### Work order
Before copying, set the pictures aside; then repeat every line below verbatim.

### Data shown

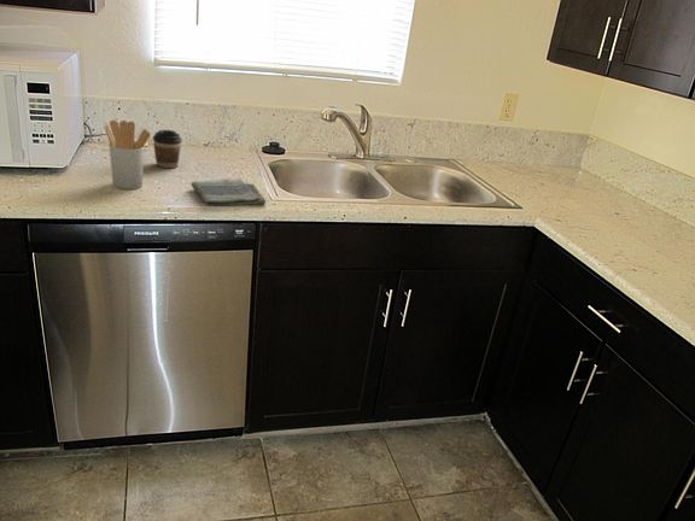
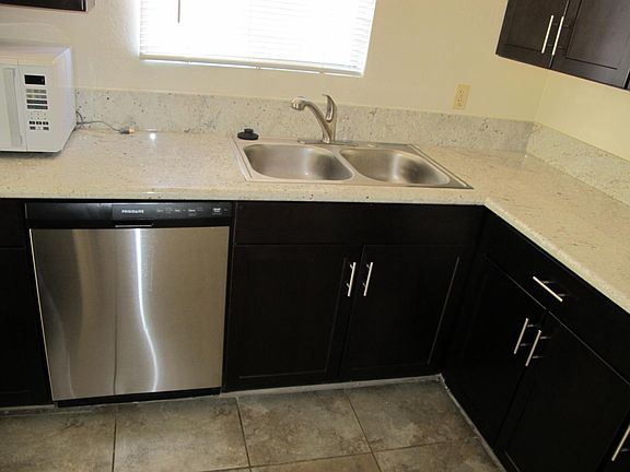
- utensil holder [104,119,152,191]
- coffee cup [152,129,183,169]
- dish towel [191,176,267,207]
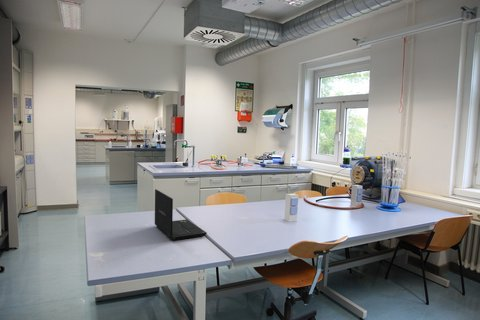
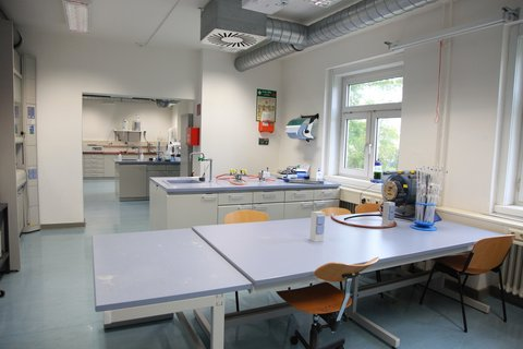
- laptop [154,188,208,241]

### Answer box
- utensil holder [104,119,152,191]
- coffee cup [152,129,183,169]
- dish towel [191,176,267,207]
- laptop [154,188,208,241]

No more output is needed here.